The research, done by rugby referees’ favourite jersey sponsor Specsavers, 71% of respondents (licensed drivers) reported having problems with their eyesight and had issues seeing road signs while driving. Twenty per cent admitted to not seeing traffic lights, and 16% copped to not seeing zebra crossings.
This research, conducted in March/Apitl this year, comes on the back of earlier surveys that show women in particular are dismissing minor problems with their eyes before they develop to major issues, with a huge 89% of Kiwi women admitting to having experienced an issue with their eye, but nearly quarter of those (23%) said they didn’t see an optometrist or a healthcare professional for their last eye issue and just waited for it to go away on its own.
So if you’re reading this, it’s probably time to have an eye test – for EVERYONE’S sake. To know if you might need to pop into an optometrist to have the peppers looked at, we asked Specsavers Optometrist Michael Angerame for their advice when it comes to looking after your eyes:
The statistic that 71% of Kiwis have missed a road sign while driving is terrifying! Does this surprise you?

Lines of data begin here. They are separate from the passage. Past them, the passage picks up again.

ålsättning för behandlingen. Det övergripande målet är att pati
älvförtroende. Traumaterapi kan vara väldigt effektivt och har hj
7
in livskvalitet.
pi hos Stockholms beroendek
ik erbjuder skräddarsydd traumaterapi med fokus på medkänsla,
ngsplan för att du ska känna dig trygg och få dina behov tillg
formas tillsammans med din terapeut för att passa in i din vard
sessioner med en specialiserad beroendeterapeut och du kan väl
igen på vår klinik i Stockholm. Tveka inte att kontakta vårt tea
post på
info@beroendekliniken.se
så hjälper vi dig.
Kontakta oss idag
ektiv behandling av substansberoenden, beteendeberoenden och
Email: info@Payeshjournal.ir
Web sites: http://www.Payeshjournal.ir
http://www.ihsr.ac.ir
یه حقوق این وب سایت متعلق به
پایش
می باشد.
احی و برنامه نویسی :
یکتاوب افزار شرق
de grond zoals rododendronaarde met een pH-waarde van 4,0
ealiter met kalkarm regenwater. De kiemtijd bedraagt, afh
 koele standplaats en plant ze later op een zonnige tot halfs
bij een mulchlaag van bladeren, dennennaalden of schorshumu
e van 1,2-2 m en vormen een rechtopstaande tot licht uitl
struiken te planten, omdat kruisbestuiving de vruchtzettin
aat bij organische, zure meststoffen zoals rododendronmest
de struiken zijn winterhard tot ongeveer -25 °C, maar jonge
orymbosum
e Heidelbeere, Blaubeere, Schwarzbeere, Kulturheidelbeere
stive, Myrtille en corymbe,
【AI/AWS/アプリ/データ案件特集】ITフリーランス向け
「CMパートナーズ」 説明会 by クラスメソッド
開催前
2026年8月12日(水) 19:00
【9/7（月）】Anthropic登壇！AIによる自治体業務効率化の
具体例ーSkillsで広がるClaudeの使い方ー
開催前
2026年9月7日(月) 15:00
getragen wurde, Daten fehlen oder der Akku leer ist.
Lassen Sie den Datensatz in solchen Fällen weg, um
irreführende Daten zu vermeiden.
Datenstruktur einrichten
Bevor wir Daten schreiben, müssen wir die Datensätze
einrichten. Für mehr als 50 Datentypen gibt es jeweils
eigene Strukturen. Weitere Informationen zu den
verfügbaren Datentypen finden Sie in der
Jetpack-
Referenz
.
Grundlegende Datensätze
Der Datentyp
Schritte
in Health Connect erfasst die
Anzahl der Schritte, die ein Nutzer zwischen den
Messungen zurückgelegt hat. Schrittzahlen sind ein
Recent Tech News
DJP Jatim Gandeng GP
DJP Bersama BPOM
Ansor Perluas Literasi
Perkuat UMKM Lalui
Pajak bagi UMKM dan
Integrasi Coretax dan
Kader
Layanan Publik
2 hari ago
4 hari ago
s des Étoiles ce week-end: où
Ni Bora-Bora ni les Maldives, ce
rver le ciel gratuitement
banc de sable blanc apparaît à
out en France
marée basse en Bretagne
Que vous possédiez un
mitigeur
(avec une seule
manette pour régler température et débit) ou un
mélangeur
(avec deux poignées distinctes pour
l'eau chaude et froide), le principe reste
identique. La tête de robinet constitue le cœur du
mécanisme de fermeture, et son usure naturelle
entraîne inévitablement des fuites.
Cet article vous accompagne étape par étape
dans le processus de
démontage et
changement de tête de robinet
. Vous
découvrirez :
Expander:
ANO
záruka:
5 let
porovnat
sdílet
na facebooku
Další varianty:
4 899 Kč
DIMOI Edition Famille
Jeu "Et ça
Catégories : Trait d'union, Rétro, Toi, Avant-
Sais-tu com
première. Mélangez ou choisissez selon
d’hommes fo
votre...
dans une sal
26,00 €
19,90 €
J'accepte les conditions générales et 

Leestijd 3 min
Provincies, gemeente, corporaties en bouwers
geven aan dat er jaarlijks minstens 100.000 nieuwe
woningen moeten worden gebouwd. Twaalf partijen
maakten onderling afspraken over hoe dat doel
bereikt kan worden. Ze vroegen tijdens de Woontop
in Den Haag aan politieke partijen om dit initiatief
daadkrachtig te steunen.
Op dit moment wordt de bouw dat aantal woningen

This is a surprisingly high number and does cause concern. It seems Kiwis are ignoring tell-tale signs that they may be having problems with their eyesight, like dry eyes, blurred vision, and tired eyes. The research also shows that 50% of people between 35-64 haven’t even had an eye test in the past five years, which could be contributing to these startling statistics.
The eye checks done when a license is issued is a basic screening test for visual awareness and visual fields, so it’s important to see a trained optometrist for a full, comprehensive eye test.
What’s the most common complaint people have when they come to you for the first time?
Most commonly, people complain about tired eyes and blurred vision, which can ultimately link to chronic headaches.
For a lot of people, losing eyesight is a gradual thing. How can you tell if it’s happening to you?
Losing eyesight is often something that happens gradually. Overtime you may start to notice you are unable to see small or fine details, or that objects far away or close-up start to look slightly blurred.
Some other symptoms to watch out for that may indicate gradual changes to your eyesight are sensitivity to light, dry or itchy eyes, discharge from your eye, increased tear production, and changes to your peripheral, central, or night vision.
However, symptoms may not always be obvious, which is why we encourage everyone to get an eye test every two years, or sooner.
Younger people, on the whole, will feel like they don’t need eye tests if they don’t think there’s a problem – why do we need them every two years?
Getting your eyes tested regularly is critical because many eye conditions, like glaucoma, macular degeneration and diabetic retinopathy, are characterised by a lack of symptoms, and if left untreated, can lead to severe complications, even loss of vision.